Du côté des pilotes, le passage envisagé vers 60/40 bénéficie d’un soutien large, tout en étant perçu comme vulnérable aux logiques politiques.

Max Verstappen, qui a indiqué que cette idée de changement de règles serait de nature à le satisfaire au point d’envisager de rester en F1, a insisté sur la nécessité d’une validation formelle : « C’est pour cela qu’il faut attendre et voir jusqu’à ce que ce soit totalement confirmé.
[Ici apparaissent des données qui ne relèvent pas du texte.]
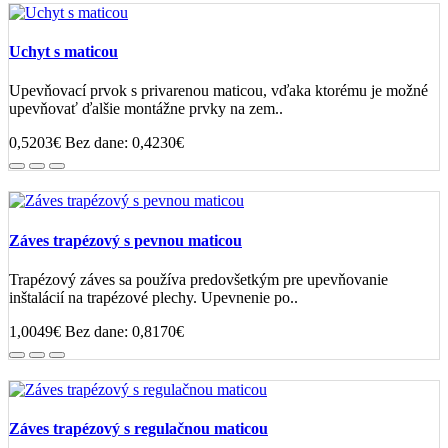
Uchyt s maticou
Upevňovací prvok s privarenou maticou, vďaka ktorému je možné
upevňovať ďalšie montážne prvky na zem..
0,5203€
Bez dane: 0,4230€
Záves trapézový s pevnou maticou
Trapézový záves sa používa predovšetkým pre upevňovanie
inštalácií na trapézové plechy. Upevnenie po..
1,0049€
Bez dane: 0,8170€
Záves trapézový s regulačnou maticou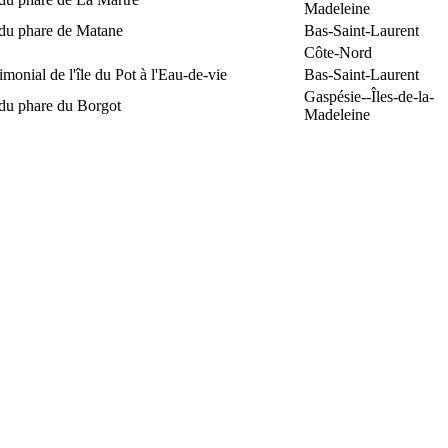
Madeleine
 du phare de Matane
Bas-Saint-Laurent
Côte-Nord
rimonial de l'île du Pot à l'Eau-de-vie
Bas-Saint-Laurent
Gaspésie--Îles-de-la-
 du phare du Borgot
Madeleine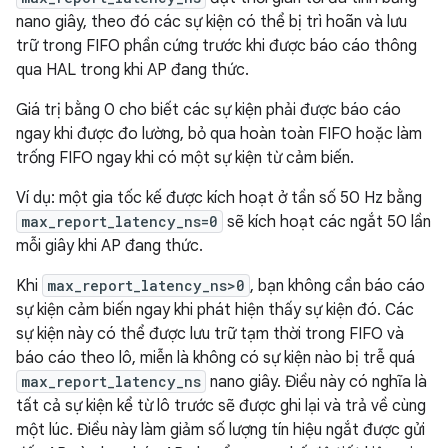
nano giây, theo đó các sự kiện có thể bị trì hoãn và lưu
trữ trong FIFO phần cứng trước khi được báo cáo thông
qua HAL trong khi AP đang thức.
Giá trị bằng 0 cho biết các sự kiện phải được báo cáo
ngay khi được đo lường, bỏ qua hoàn toàn FIFO hoặc làm
trống FIFO ngay khi có một sự kiện từ cảm biến.
Ví dụ: một gia tốc kế được kích hoạt ở tần số 50 Hz bằng
max_report_latency_ns=0
sẽ kích hoạt các ngắt 50 lần
mỗi giây khi AP đang thức.
Khi
max_report_latency_ns>0
, bạn không cần báo cáo
sự kiện cảm biến ngay khi phát hiện thấy sự kiện đó. Các
sự kiện này có thể được lưu trữ tạm thời trong FIFO và
báo cáo theo lô, miễn là không có sự kiện nào bị trễ quá
max_report_latency_ns
nano giây. Điều này có nghĩa là
tất cả sự kiện kể từ lô trước sẽ được ghi lại và trả về cùng
một lúc. Điều này làm giảm số lượng tín hiệu ngắt được gửi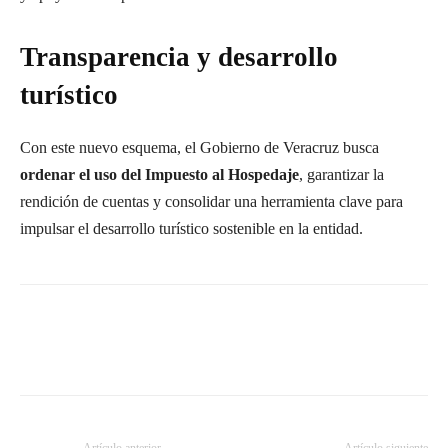
Transparencia y desarrollo
turístico
Con este nuevo esquema, el Gobierno de Veracruz busca
ordenar el uso del Impuesto al Hospedaje
, garantizar la
rendición de cuentas y consolidar una herramienta clave para
impulsar el desarrollo turístico sostenible en la entidad.
Artículo anterior
Artículo siguiente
Mais ça doit clairement arriver. »

Carlos Sainz, qui s’est montré très clair sur le fait que la F1 ne peut pas attendre 2028 pour faire de grands changements sur les unités de puissance, a demandé aux dirigeants d’être fermes face aux résistances d’intérêt.

« Malheureusement, comme toujours dans ce sport, il y aura de la politique et des intérêts différents au sein des principaux constructeurs, qui vont s’opposer ou pousser selon ce qu’ils recherchent », a-t-il dit. « C’est pour cela que, de mon côté, je peux seulement demander à la FIA et à la FOM d’être dures sur ce qu’elles pensent être la bonne chose pour le sport. »

Des réunions au sommet pendant le week-end de Montréal

Le directeur général de la F1, Stefano Domenicali, ainsi que des responsables de la FIA doivent rencontrer les constructeurs durant le week-end de Montréal pour tenter de débloquer la situation, même si les perspectives d’accord apparaissent compliquées.

Conclusion

Entre ambition technique, contraintes budgétaires et équilibre sportif, le débat sur l’évolution des moteurs 2027 cristallise des intérêts divergents qui rendent tout compromis difficile. Mais si un accord finit par émerger, il pourrait façonner la manière dont la F1 concilie performance, spectacle et durabilité dans les années à venir.

Foire aux Questions

Que signifie le passage de 50/50 à 60/40 sur une unité de puissance de F1 ?

Il s’agit d’un rééquilibrage entre la part de puissance fournie par le moteur à combustion interne et celle fournie par la partie électrique. Le scénario discuté évoque environ 60% thermique et 40% électrique, au lieu d’un partage 50/50.

Quels changements techniques sont évoqués pour atteindre ce ratio 60/40 ?

La proposition mentionne une hausse de 50 kW sur la puissance du moteur à combustion interne et une baisse d’un montant similaire sur la puissance délivrée par la batterie.

Pourquoi certains acteurs veulent-ils ce changement dès 2027 ?

Les bénéfices avancés sont une réduction des chutes de vitesse en fin de ligne droite, moins de gestion d’énergie et des monoplaces plus intuitives à conduire, avec l’objectif d’améliorer l’action en piste.

Pourquoi le vote est-il difficile à obtenir ?

Les changements significatifs exigent l’accord de quatre des six constructeurs engagés. Or, il existe une division entre ceux qui veulent agir en 2027 et ceux qui préfèrent repousser à 2028, ce qui empêche d’atteindre le seuil requis.

Qu’est-ce que l’ADUO et pourquoi est-ce sensible ?

L’ADUO (Additional Development and Upgrade Opportunities) est un mécanisme de rattrapage lié au développement. Certains craignent qu’une réouverture des règles (par exemple via un changement sur le débit de carburant) impose de supprimer ce dispositif, sinon il pourrait créer un avantage compétitif important pour certains constructeurs.